I was going to write about the hearing on the Horowitz report.
I'd planned to say how the mainstream media were the true losers for enabling the mendacious lies perpetrated by the FBI, and also to mention how Republican senators eventually co-opted Justice Department IG Michael Horowitz who, by the end, was nodding in almost full agreement with my senator, Marsha Blackburn (R-Tenn.), on the disputed subject of political bias in the FISA matter, which couldn’t have been more obvious anyway.
But an event came on television that commanded my attention.
That event was the White House ceremony for President Donald Trump to sign the executive order targeting anti-Semitism, especially on campuses.
This order, under Title VI of the Civil Rights Act of 1964, would “apply to institutions that traffic in anti-Semitic hate,” including, of course, colleges and universities, limiting their federal funding if they don’t comply.
It was the right thing to do.
The timing couldn’t have been more eerily appropriate after the bloody assault on the kosher supermarket in Jersey City, New Jersey, only the day before that left several dead. I have never experienced anything remotely that violent, but on visits to the University of California at Irvine, I watched Orthodox Jewish students, clutching their yarmulkes, race across campus to narrowly avert an assault.
Later, at that same institution, I stood in the audience as Michael Oren, then the Israeli ambassador to the United Nations and a personal friend, was driven from the stage by the Muslim Student Association while he was giving a speech oriented toward peace—not that they possibly could have heard over their shouts and screams.

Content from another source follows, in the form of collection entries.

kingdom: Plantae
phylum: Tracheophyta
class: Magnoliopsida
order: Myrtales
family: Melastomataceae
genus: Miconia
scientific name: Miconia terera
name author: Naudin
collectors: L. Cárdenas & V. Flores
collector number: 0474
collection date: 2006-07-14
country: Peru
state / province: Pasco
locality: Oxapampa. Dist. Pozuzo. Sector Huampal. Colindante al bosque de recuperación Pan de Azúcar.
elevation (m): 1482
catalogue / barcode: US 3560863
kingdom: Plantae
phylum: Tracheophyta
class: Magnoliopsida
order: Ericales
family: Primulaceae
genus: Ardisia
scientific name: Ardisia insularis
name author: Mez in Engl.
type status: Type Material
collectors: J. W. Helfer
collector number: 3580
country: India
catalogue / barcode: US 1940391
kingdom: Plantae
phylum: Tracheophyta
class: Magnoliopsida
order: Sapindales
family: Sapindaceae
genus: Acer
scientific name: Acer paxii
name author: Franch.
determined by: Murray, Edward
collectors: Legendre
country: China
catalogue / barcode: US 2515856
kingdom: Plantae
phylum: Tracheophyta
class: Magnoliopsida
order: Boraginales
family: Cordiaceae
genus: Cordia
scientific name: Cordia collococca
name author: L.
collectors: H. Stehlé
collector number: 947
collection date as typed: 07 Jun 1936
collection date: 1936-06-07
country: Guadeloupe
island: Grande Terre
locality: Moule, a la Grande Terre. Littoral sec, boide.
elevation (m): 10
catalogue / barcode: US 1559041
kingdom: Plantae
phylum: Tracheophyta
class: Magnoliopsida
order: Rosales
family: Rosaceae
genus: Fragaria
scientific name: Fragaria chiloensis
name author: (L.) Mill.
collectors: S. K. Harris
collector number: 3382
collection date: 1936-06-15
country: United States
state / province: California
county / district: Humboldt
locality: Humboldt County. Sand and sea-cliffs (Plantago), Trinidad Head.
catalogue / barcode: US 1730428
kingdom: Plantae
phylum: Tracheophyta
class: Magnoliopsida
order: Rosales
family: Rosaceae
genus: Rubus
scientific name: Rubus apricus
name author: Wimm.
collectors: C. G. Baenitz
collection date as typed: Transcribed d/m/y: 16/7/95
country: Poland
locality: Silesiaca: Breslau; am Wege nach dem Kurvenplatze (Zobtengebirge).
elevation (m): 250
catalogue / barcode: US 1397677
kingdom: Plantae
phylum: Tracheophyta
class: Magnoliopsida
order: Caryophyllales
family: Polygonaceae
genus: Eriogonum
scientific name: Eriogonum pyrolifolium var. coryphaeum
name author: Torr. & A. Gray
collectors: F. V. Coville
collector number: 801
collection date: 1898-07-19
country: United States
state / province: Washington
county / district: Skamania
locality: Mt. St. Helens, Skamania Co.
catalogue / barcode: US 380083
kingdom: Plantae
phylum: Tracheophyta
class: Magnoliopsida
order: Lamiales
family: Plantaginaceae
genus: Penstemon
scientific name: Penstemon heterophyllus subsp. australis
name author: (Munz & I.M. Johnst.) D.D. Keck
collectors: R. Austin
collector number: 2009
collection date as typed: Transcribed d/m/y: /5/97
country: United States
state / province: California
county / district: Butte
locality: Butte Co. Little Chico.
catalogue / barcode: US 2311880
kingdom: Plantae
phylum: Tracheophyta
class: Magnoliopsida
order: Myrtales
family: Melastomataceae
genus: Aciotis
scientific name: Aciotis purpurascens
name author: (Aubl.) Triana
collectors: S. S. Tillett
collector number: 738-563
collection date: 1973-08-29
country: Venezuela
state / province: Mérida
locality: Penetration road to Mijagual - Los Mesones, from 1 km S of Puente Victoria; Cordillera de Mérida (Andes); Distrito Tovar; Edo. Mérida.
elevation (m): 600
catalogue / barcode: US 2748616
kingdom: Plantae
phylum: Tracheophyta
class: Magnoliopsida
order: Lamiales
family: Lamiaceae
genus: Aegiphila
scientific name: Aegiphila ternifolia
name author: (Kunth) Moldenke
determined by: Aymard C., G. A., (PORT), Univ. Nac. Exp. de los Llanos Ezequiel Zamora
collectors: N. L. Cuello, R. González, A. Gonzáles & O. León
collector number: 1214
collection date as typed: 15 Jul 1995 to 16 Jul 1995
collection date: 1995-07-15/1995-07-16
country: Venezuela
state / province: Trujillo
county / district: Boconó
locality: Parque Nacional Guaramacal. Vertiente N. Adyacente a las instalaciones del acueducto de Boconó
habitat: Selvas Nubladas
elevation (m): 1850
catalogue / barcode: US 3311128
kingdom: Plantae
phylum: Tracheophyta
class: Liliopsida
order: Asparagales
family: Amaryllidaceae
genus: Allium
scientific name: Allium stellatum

These are hardly Holocaust-level events but harbingers of worse to come.
Most Republican presidents were better than the Democrats, although the Jews vote Democratic, one of the more perplexing ironies of our time. It’s almost, though not quite, like blacks voting Democratic, although Democratic policies have helped to eviscerate the black family. Jews, at least, have done well, but in spite of, not because of, Democratic policies.
I’m not going to go into this conundrum here—it’s more the subject of a book than an article—but returning to Trump, the record of what he has done in three years is remarkable.
First, there was pulling out of the Iran Deal (an illusory agreement that gave the mullahs millions to kill people across the Middle East), then there was moving the U.S. Embassy to Jerusalem (an act promised but not delivered by at least the last three presidents), then came ceding the Golan Heights to Israel (removing what had been a shooting gallery aimed at the Israeli public for generations) and finally, domestically, this new adaptation of the Civil Rights Act to include the Jews.
One of the criticisms of this last action is that it conflates nationality and religion. Which is it? Do Jews deserve to be covered by a “civil rights act”?
This is an old debate about the Jews that I find close to the original distinction without a difference. Who cares whether they are an ethnic group, a nationality, a religion, or some combination? Hitler certainly didn’t. He didn’t care if a Jew was an atheistic communist, an agnostic college professor, or a devout Hasid. He just wanted them dead.
Trump clearly wants them to live. And thrive. Maybe it’s because he has Jewish grandchildren. Who knows? But every Jew in America should thank him for it. Unfortunately, they don’t. Far from it.
And that’s, as Trump himself would say, sad.